Supplied text
(begin)

Having been a Service Manager and Service Director as part of a looooong career, your story intriged me.
First, I'm at a loss as far as asking him what would you have done if this failure happened out on the trail.
If you are operating off the beaten path, you really should not be out there without other operators.
And, usually in the company of that brain trust, someone can assist/ tow/ get help.
By stating; Hammer shock the starter, I'm confident he believes, as I would, that your mechanical abilities are above the norm. Otherwise, you would not be off roading without other support vehicles.
So, that being said, I hope you will not continue to expose yourself to that type of situation.
Starters are starters. A high output electric motor. Its national heritage has nothing to do with its failure rate. Most live a very long service life, but failure happens. Sometimes they fail from outside sources [water from deep fording is most common] and sometimes just a mechanical failure. If a man built it, it will fail. Period!
Just a matter of when.

(end)

Set exercise 1
Reproduce the part of the starter-failure reply between "So, that being" and "matter of when.", inclusive.
Set exercise 2
Resume the starter-failure reply, picking up after its final sentence.
These items come from a different source.

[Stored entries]

(begin)

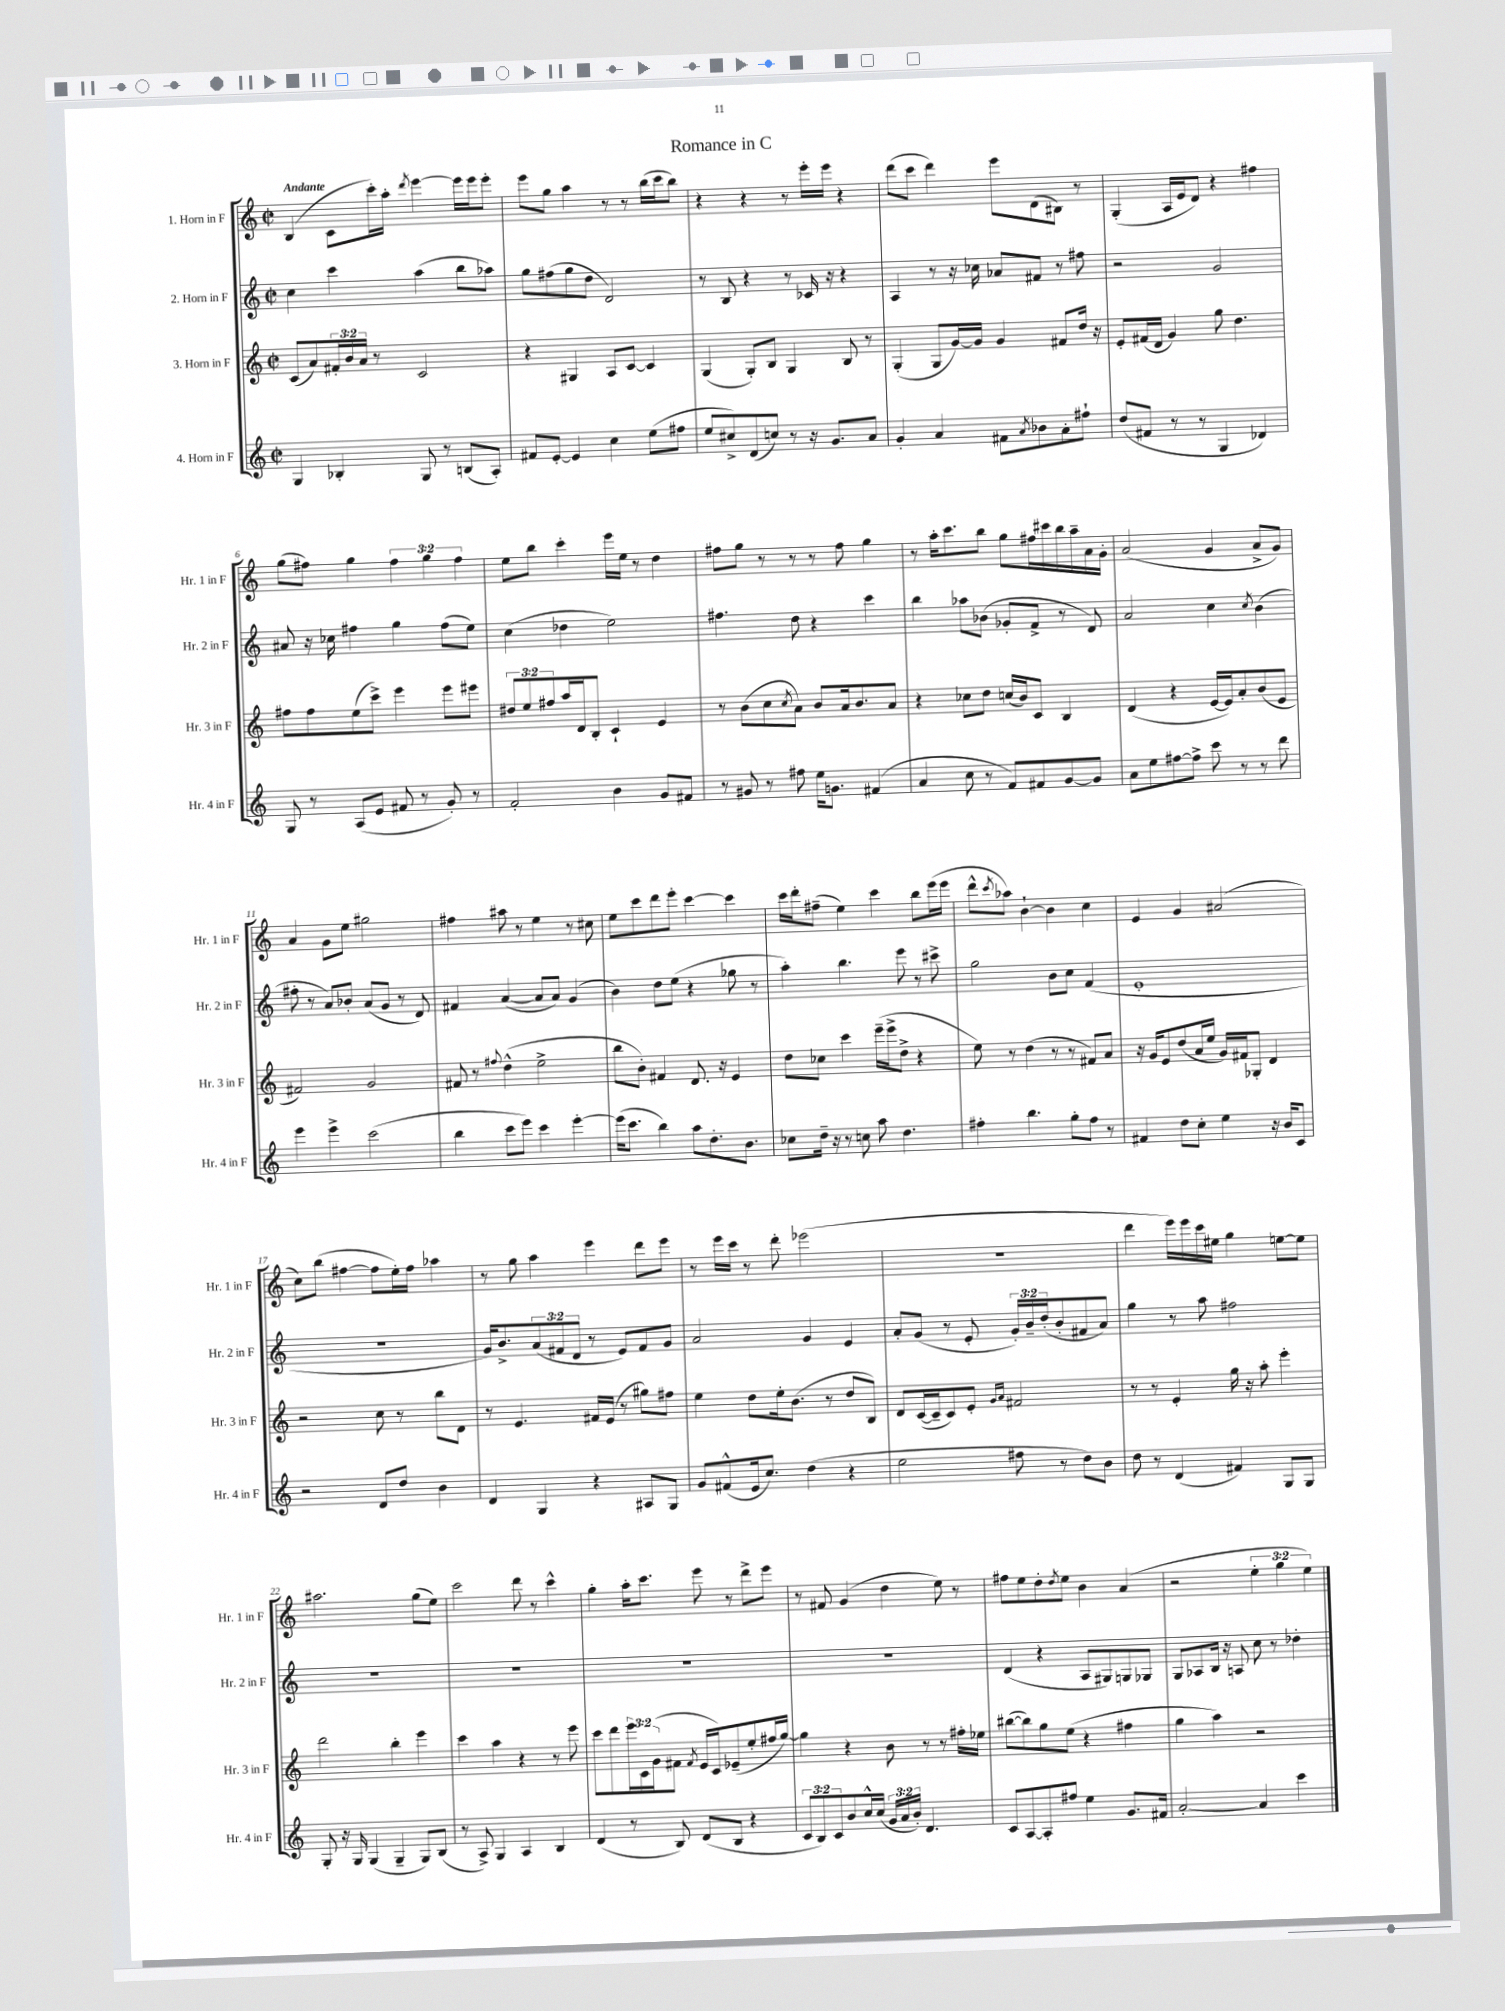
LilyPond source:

\header { title = "Romance in C" }
<<
\new StaffGroup <<
\new Staff = "s0" \with { instrumentName = "1. Horn in F" shortInstrumentName = "Hr. 1 in F" } {
    \clef treble \key c \major \defaultTimeSignature \time 2/2 \override Staff.TupletNumber.text = #tuplet-number::calc-fraction-text \tempo "Andante"
    b4( c'8 c'''16-.) a''16-. \acciaccatura { d'''8 } e'''4~ e'''16 e'''16 e'''8-. |
    e'''8 g''8 a''4 r8 r8 b''16( c'''16 b''8) |
    r4 r4 r8 e'''16-. e'''16 r4 |
    d'''8( c'''8 d'''4) e'''8 d'8( bis8) r8 |
    g4-.( a16 e'16 d'8) r4 fis''4 |
    g''8( fis''8) g''4 \tuplet 3/2 { fis''4 g''4 fis''4 } |
    e''8 b''8 c'''4-. e'''16 e''16 r8 d''4 |
    fis''8 g''8 r8 r8 r8 fis''8 g''4 |
    r8 a''16-. c'''8. b''8 g''8 fis''16 cis'''16 b''16 a''16-- a'16 g'16-. |
    a'2( g'4 a'8-> g'8) |
    a'4 g'8 e''8 gis''2 |
    fis''4 ais''8 r8 e''4 r8 cis''8 |
    e''8 c'''8 d'''8 e'''8-. c'''4~ c'''4 |
    c'''16 d'''16-. fis''8--( e''4) c'''4 b''8 e'''16( e'''16 |
    d'''8-^ \acciaccatura { c'''8 } aes''8) b'4~-! b'4 c''4 |
    e'4 g'4 ais'2( |
    c''8) b''8( fis''4~ fis''8 e''16-.) fis''16 aes''4 |
    r8 g''8 a''4 e'''4 d'''8 e'''8 |
    r8 e'''16 c'''16 r8 d'''8-. ees'''2( |
    R1 |
    d'''4 e'''16) e'''16 c'''16 eis''16 g''4 e''8~ e''8 |
    ais''2. g''8( e''8) |
    c'''2 d'''8 r8 c'''4-^ |
    g''4-. a''16-. c'''8. e'''8 r8 d'''8-> e'''8 |
    r8 fis'8 g'4( d''4 e''8) r8 |
    fis''8 e''8 d''8-. \acciaccatura { d''8 } e''8 b'4 a'4( |
    r2 \tuplet 3/2 { e''4-. g''4 e''4) } \bar "|." |
}
\new Staff = "s1" \with { instrumentName = "2. Horn in F" shortInstrumentName = "Hr. 2 in F" } {
    \clef treble \key c \major \defaultTimeSignature \time 2/2 \override Staff.TupletNumber.text = #tuplet-number::calc-fraction-text
    c''4 c'''4 a''4( b''8 aes''8) |
    g''8 fis''8( g''8 d''8 d'2) |
    r8 b8 r4 r8 ces'16 r16 r4 |
    a4 r8 r16 ces''16 aes'8 fis'8 r8 fis''8 |
    r2 g'2 |
    ais'8 r16 ces''16 fis''4 g''4 fis''8( e''8) |
    c''4( des''4 e''2) |
    fis''4. d''8 r4 c'''4 |
    b''4 aes''8 bes'8( ges'8-. f'8-> r8 d'8) |
    a'2 c''4 \acciaccatura { c''8 } b'4( |
    fis''8-. r8 a'8) bes'8-. a'8( g'8 r8 d'8) |
    fis'4 a'4~( a'8 a'8) g'4( |
    b'4) d''8 e''8( r4 ges''8 r8 |
    a''4-.) b''4. e'''8 r8 cis'''8-> |
    g''2 b'8 c''8 f'4( |
    e'1-. |
    R1 |
    g'16) b'8.-> \tuplet 3/2 { a'8( fis'8 d'8 } r8 e'8) fis'8 g'8 |
    a'2 g'4 e'4 |
    a'8-. g'8( r8 e'8-. \tuplet 3/2 { g'16-.) b'16-- d''16-.( } b'8-. fis'8 a'8) |
    g''4 r8 a''8 fis''2 |
    R1 |
    R1 |
    R1 |
    R1 |
    d'4( r4 a8 gis8) g8 ges8 |
    g8 aes8 b16 r16 a8 c''8 r8 des''4-. \bar "|." |
}
\new Staff = "s2" \with { instrumentName = "3. Horn in F" shortInstrumentName = "Hr. 3 in F" } {
    \clef treble \key c \major \defaultTimeSignature \time 2/2 \override Staff.TupletNumber.text = #tuplet-number::calc-fraction-text
    c'8( a'8) \tuplet 3/2 { fis'16-. b'16 a'16 } r8 c'2 |
    r4 gis4 a8 c'8~ c'4 |
    g4( g8-.) b8 g4 b8 r8 |
    g4-.( g8 g'16~) g'16 g'4 fis'8 d''16 r16 |
    e'8-. fis'16( d'16 g'4) g''8 d''4. |
    fis''8 fis''8 e''8( c'''8->) e'''4 e'''8 eis'''8 |
    \tuplet 3/2 { dis''8 e''8 fis''8 } a''16 d'16 b8-. c'4-! e'4 |
    r8 b'8( c''8 \acciaccatura { c''8 } a'8) b'8 a'16 b'8. a'8 |
    r4 ces''8 d''8 c''16( b'16) c'8 b4 |
    d'4( r4 e'16~ e'16) a'8-. b'8( e'8 |
    fis'2) g'2 |
    fis'8 r8 \appoggiatura { fis''8 } d''4-^( e''2-> |
    b''8 b'8-.) fis'4 d'8. r16 e'4 |
    d''8 ces''8 c'''4 e'''16--( e'''16-> d''8-> r4 |
    e''8) r8 d''4( r8 r8 fis'8) a'8 |
    r16 g'16 e'8 d''8( a'16 e''16 g'16) fis'16 ges8-. d'4 |
    r2 c''8 r8 b''8 d'8 |
    r8 e'4. fis'16 e'16( r8 gis''8) fis''8 |
    e''4 d''8 e''16-. b'8.( r8 d''8 b8) |
    d'8 c'16~( c'16-- c'8) e'8-. \grace { g'16 a'16 } fis'2 |
    r8 r8 e'4-. g''16 r16 a''8-. e'''4-. |
    d'''2 b''4-. e'''4 |
    c'''4 a''4 r4 r8 e'''8 |
    c'''8 d'''8 \tuplet 3/2 { e'''16 c'16 g'16( } fis'8 \acciaccatura { fis'8 } e'16 c'16) ees'8--( e''8-. fis''16 g''16~) |
    g''4 r4 b'8 r8 r8 fis''16-. ees''16 |
    bis''8~( bis''8) g''8 e''8( r4 fis''4 |
    g''4 a''4) r2 \bar "|." |
}
\new Staff = "s3" \with { instrumentName = "4. Horn in F" shortInstrumentName = "Hr. 4 in F" } {
    \clef treble \key c \major \defaultTimeSignature \time 2/2 \override Staff.TupletNumber.text = #tuplet-number::calc-fraction-text
    g4 bes4-. g8 r8 b8( a8-.) |
    fis'8 e'8~-. e'4 c''4 e''8( fis''8 |
    e''8 cis''8->) d'8( c''8) r8 r16 g'8. a'8 |
    g'4-. a'4 fis'8 \acciaccatura { a'8 } bes'8 a'8-. fis''8-! |
    d''8( fis'8 r8 r8 g4 des'4) |
    g8 r8 a8( e'8 fis'8 r8 g'8-.) r8 |
    f'2-. b'4 g'8 fis'8 |
    r8 gis'8 r8 fis''8 e''16 g'8. fis'4( |
    a'4 c''8 r8 f'8) fis'8 g'8~ g'8 |
    a'8 e''8 fis''8~ fis''8-> c'''8 r8 r8 d'''8 |
    e'''4 e'''4-> c'''2( |
    b''4 c'''8 e'''8) c'''4 e'''4~-. |
    e'''16( c'''8. b''4) a''8 d''8.-. b'8. |
    ces''8 d''16-- r16 r8 c''8 a''8 d''4. |
    fis''4-. b''4. g''8-. fis''8 r8 |
    fis'4 d''8 c''8-. e''4 r16 b'16 c'8 |
    r2 d'8 d''8 b'4 |
    d'4 g4 r4 ais8 g8 |
    g'8 fis'8-^( e'16 c''8.) d''4( r4 |
    e''2 fis''8 r8 d''8) b'8 |
    d''8 r8 d'4( fis'4) g8 g8 |
    g8-. r16 g16 g4( g4-- g8) b8( |
    r8 a8->) g4 a4 b4 |
    d'4( r8 b8) d'8( b8 r4 |
    \tuplet 3/2 { c'8 b8) c'8 } b'8 c''16-^ c''16( \tuplet 3/2 { g'16 a'16 b'16-.) } d'4. |
    c'8 a8~ a8-. fis''8 e''4 g'8. fis'16 |
    a'2~-. a'4 c'''4 \bar "|." |
}
>>
>>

(end)

Task answer 1
So, that being said, I hope you will not continue to expose yourself to that type of situation.
Starters are starters. A high output electric motor. Its national heritage has nothing to do with its failure rate. Most live a very long service life, but failure happens. Sometimes they fail from outside sources [water from deep fording is most common] and sometimes just a mechanical failure. If a man built it, it will fail. Period!
Just a matter of when.

Task answer 2
So, what I'm trying to say here is it's time to get a sevice manual so you can learn the layout of your vehicle. There are no labels on parts.
The knowledge will allow you to become more pro-active and less reactive to mechanical failure and allow you to maybe help someone else out of a jam.

So, what type of answer would you have considered more appropriate by the Service Manager in this situation?
I can't think of any other response.

To access the starter you must remove the shield below the engine. The starter is a 4 to 5 inch diameter cylindrical assembly oriented longways, fore and aft. It will have 3 wires attached. 1 of the three is the battery cable [large diameter] It is attached at the junction of engine and transmission.
Thats the best you can get without a manual.

Starter service life is determined by start cycles, not time.
Good luck!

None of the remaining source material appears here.